Shapiro replied that Six Flags has been spending $100 million a year on new capital, including rides, shows and facilities. And that the company planned to increase its capital spending an additional 10 percent in 2010. Shapiro said he would like the company to increase spending beyond that for the company's 50th anniversary in 2011.
"Look at what we are doing at Six Flags Over Texas with the Texas Giant," he said. "That's a great ride, but it needs some love. So we're spending $10 million to redo it, and we're closing it down for a year in 2010 to make sure we can do it right."
"If the park was losing money, you wouldn't do that. You'd just shut the ride down."
On that note, I asked Shapiro about the pace of Six Flags' effort to clean up and improve the theming and customer service within its parks. I noted that several Theme Park Insider readers had complimented improvements at parks such as Magic Mountain, but others reported they were still waiting to see improvement at their local park. I specifically mentioned St. Louis, following one TPI reader's request to single out that park.
"Yes, we still have a long way to go," Shapiro conceded. "And we will so long as I am in charge of this company. We'll never get to that point of perfection."
"But given the destruction in this company over the 10 years before we came on board, there was a lot of work to be done. You can't expect to finish everything in the two seasons that we've be here."
"Look, we love coasters. Thrills is our middle name. But we recognize now that coasters come in many shapes and sizes, and that we can build rides that appeal to the whole family. I am happy with what we've done. You're seeing new family rides, new paint, cleaner facilities and better customer service throughout our parks."
Shapiro acknowledged that the pace of improvements is never constant among all parks, but noted across-the-board improvements in customer satisfaction, even in St. Louis, according to Six Flags' in-park surveys. With the economic downturn filling applicant pools, Shapiro said that Six Flags is looking forward to being able to choose from even better applicants when hiring this year.
I asked Shapiro what his message would be to theme park fans who don't visit, or don't like, Six Flags.
"This is a different company now," he responded. "Look, I understand why people turned away from Six Flags in the past. Heck, I was one of those consumers myself. But I think who do give us a chance are seeing the value, the customer service and the overall great experience that we now provide."

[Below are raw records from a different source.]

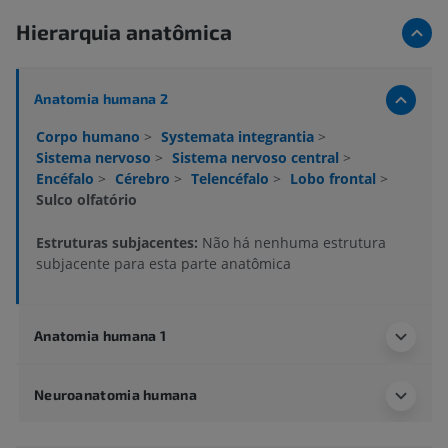
Hierarquia anatômica
Anatomia humana 2
Corpo humano
>
Systemata integrantia
>
Sistema nervoso
>
Sistema nervoso central
>
Encéfalo
>
Cérebro
>
Telencéfalo
>
Lobo frontal
>
Sulco olfatório
Estruturas subjacentes:
Não há nenhuma estrutura
subjacente para esta parte anatômica
Anatomia humana 1
Neuroanatomia humana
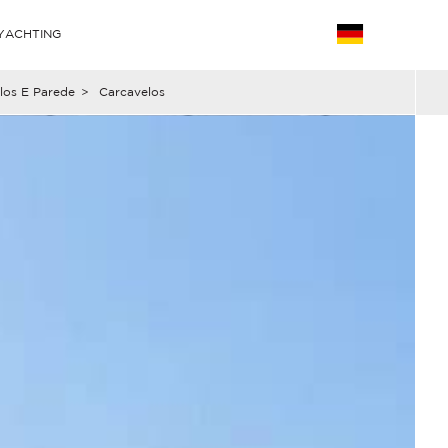
YACHTING
los E Parede
>
Carcavelos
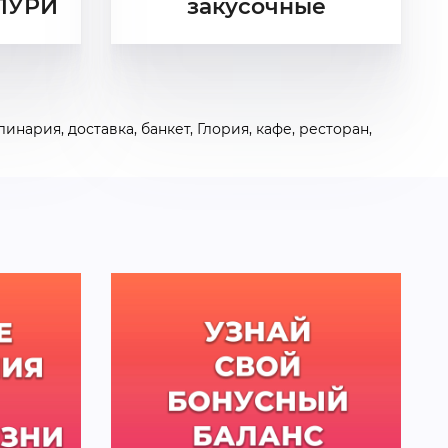
ПУРИ
закусочные
улинария
,
доставка
,
банкет
,
Глория
,
кафе
,
ресторан
,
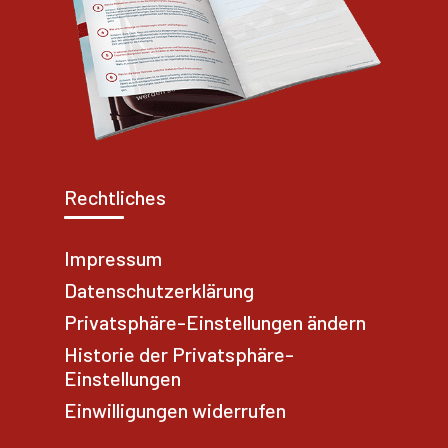
Rechtliches
Impressum
Datenschutzerklärung
Privatsphäre-Einstellungen ändern
Historie der Privatsphäre-
Einstellungen
Einwilligungen widerrufen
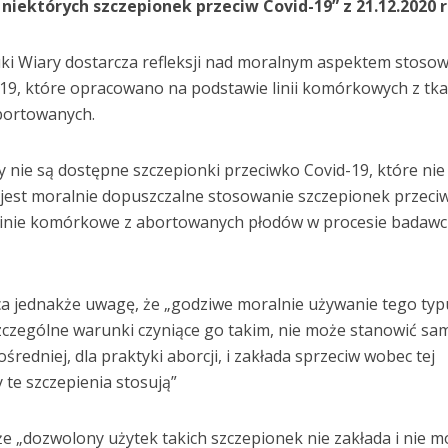
niektórych szczepionek przeciw Covid-19” z 21.12.2020 
 Wiary dostarcza refleksji nad moralnym aspektem stoso
19, które opracowano na podstawie linii komórkowych z tk
bortowanych.
 nie są dostępne szczepionki przeciwko Covid-19, które nie
„jest moralnie dopuszczalne stosowanie szczepionek przeci
 linie komórkowe z abortowanych płodów w procesie badawc
 jednakże uwagę, że „godziwe moralnie używanie tego typ
zczególne warunki czyniące go takim, nie może stanowić sam
ośredniej, dla praktyki aborcji, i zakłada sprzeciw wobec tej
y te szczepienia stosują”
że „dozwolony użytek takich szczepionek nie zakłada i nie 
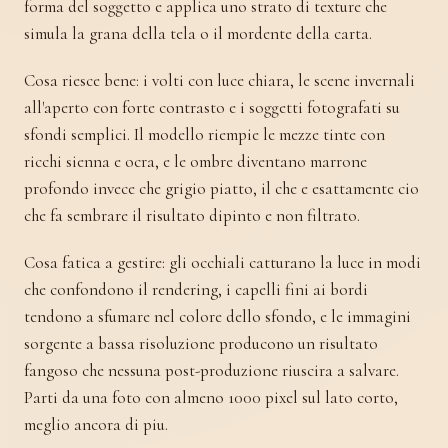
forma del soggetto e applica uno strato di texture che
simula la grana della tela o il mordente della carta.
Cosa riesce bene: i volti con luce chiara, le scene invernali
all'aperto con forte contrasto e i soggetti fotografati su
sfondi semplici. Il modello riempie le mezze tinte con
ricchi sienna e ocra, e le ombre diventano marrone
profondo invece che grigio piatto, il che e esattamente cio
che fa sembrare il risultato dipinto e non filtrato.
Cosa fatica a gestire: gli occhiali catturano la luce in modi
che confondono il rendering, i capelli fini ai bordi
tendono a sfumare nel colore dello sfondo, e le immagini
sorgente a bassa risoluzione producono un risultato
fangoso che nessuna post-produzione riuscira a salvare.
Parti da una foto con almeno 1000 pixel sul lato corto,
meglio ancora di piu.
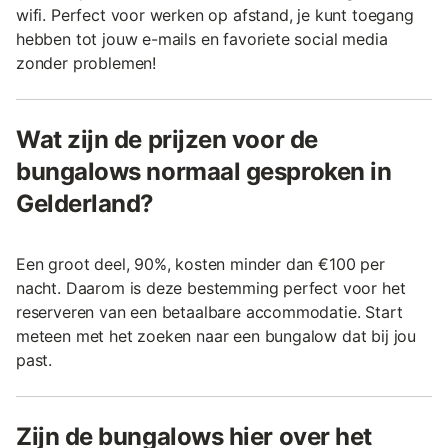
wifi. Perfect voor werken op afstand, je kunt toegang
hebben tot jouw e-mails en favoriete social media
zonder problemen!
Wat zijn de prijzen voor de
bungalows normaal gesproken in
Gelderland?
Een groot deel, 90%, kosten minder dan €100 per
nacht. Daarom is deze bestemming perfect voor het
reserveren van een betaalbare accommodatie. Start
meteen met het zoeken naar een bungalow dat bij jou
past.
Zijn de bungalows hier over het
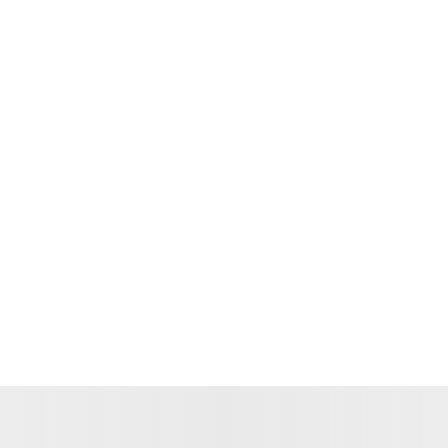
Więcej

So what's his message to investors?
"I guess that it is 'thank you'," Shapiro replied. "I appreciate the patience that our investors have had in us as we've tried to turn this around."
I've compared what Six Flags' corporate office is trying to do now with its creditors to a "negotiated bankruptcy." Bankruptcy does not mean that a company goes out of business and ceases operations. It means that a court supervises the reorganizing of its assets and debts. It tells creditors how much of their money they can get back and tells the company what it can continue to spend. Six Flags is attempting to negotiate that kind of deal with its creditors itself, without having to go to the court.
I asked Shapiro to give me odds on whether Six Flags ultimately would have to go to court in a formal bankruptcy. He wouldn't do it, but did tell me that this renegotiation with creditors "would be a 2009 event."
"You won't hear this complaining or reporting about debt in 2010," he said. "These parks are not going away. We will restructure this debt so that Six Flags can continue for another 50 years."